- Born: Connor James Marsh 20 October 1999 (age 26) Bury, Greater Manchester, England

= Connor Marsh =

English actor

Connor James Marsh (born 20 October 1999) is a television actor from Bury, Lancashire

He played Lewis Royle, son of Anthony, in the one-off special episode of The Royle Family entitled "The Queen of Sheba" which aired in October 2006. The part was written especially for him and gave him the chance to show off his talent for impressions.

He appeared in an episode of The Innocence Project, which aired on BBC1. He played Daniel Lucas, the son of one of the main characters, Andrew, played by Stephen Graham.

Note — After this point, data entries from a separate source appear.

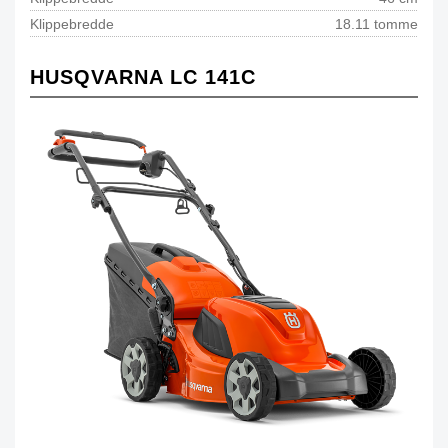
Klippebredde
18.11 tomme
HUSQVARNA LC 141C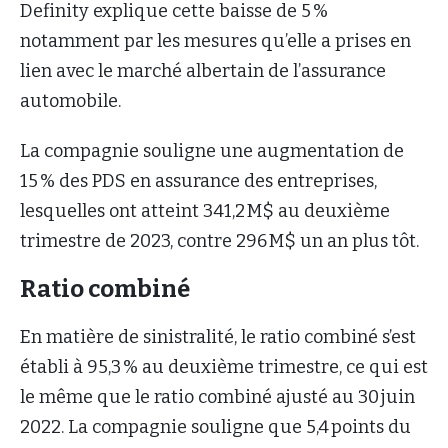
Definity explique cette baisse de 5 %
notamment par les mesures qu’elle a prises en
lien avec le marché albertain de l’assurance
automobile.
La compagnie souligne une augmentation de
15 % des PDS en assurance des entreprises,
lesquelles ont atteint 341,2 M$ au deuxième
trimestre de 2023, contre 296 M$ un an plus tôt.
Ratio combiné
En matière de sinistralité, le ratio combiné s’est
établi à 95,3 % au deuxième trimestre, ce qui est
le même que le ratio combiné ajusté au 30 juin
2022. La compagnie souligne que 5,4 points du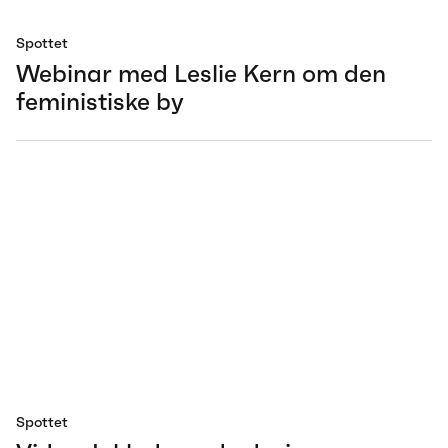
Spottet
Webinar med Leslie Kern om den
feministiske by
Spottet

Shortly after, he appeared as a main artist in an advertisement for Morrisons supermarket, advertising DVDs for kids on offer over the February half-term holidays.

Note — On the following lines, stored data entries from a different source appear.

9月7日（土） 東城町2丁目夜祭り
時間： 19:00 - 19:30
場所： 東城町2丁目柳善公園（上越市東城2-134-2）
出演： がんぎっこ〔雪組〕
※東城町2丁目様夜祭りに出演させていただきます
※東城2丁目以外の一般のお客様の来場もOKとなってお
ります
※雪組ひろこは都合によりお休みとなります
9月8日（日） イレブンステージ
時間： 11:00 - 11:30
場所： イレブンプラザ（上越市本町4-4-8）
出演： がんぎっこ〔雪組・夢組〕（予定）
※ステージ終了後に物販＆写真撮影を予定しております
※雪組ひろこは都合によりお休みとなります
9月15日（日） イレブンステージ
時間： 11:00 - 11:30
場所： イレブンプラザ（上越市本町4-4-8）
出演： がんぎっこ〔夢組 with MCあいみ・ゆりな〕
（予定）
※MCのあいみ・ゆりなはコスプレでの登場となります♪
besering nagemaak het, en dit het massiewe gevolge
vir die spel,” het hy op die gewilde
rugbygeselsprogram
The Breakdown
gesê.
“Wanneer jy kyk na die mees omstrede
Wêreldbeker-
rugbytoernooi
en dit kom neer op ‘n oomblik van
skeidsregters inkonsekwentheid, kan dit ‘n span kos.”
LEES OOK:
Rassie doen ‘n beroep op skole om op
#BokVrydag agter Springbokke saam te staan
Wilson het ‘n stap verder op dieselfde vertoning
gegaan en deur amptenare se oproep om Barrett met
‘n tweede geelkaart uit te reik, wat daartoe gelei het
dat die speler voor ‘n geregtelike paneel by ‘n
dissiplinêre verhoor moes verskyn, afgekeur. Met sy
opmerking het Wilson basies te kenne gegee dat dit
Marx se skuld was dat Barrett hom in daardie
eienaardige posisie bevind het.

Marsh secured a guest appearance on the BBC1 afternoon soap opera, Doctors, which aired on 9 August 2007. He played the role of Kevin. He also appeared as an extra in the 2008 British documentary-style comedy The Cup, in which he portrayed one of the footballers in the winning team. This combined two of Connor's favourite pastimes, filming and football.

In 2009, Marsh recorded a government broadcast in London in June which aired on local radio stations around the country from 6 July 2009. The mother in the broadcast is played by Men Behaving Badly actress Caroline Quentin.

Connor will be appearing in episode 2 of the new comedy White Van Man, starring Will Mellor, Clive Mantle and Joanna Page. The episode, "Turf" aired on 22 March on BBC3 at 11pm.

At the beginning of June 2013, Connor took part in the All Saints Amateur Dramatics society production of The Sound Of Music, in which he played the part of "Kurt".

Connor is also a singer and can be heard in local bars singing indie songs.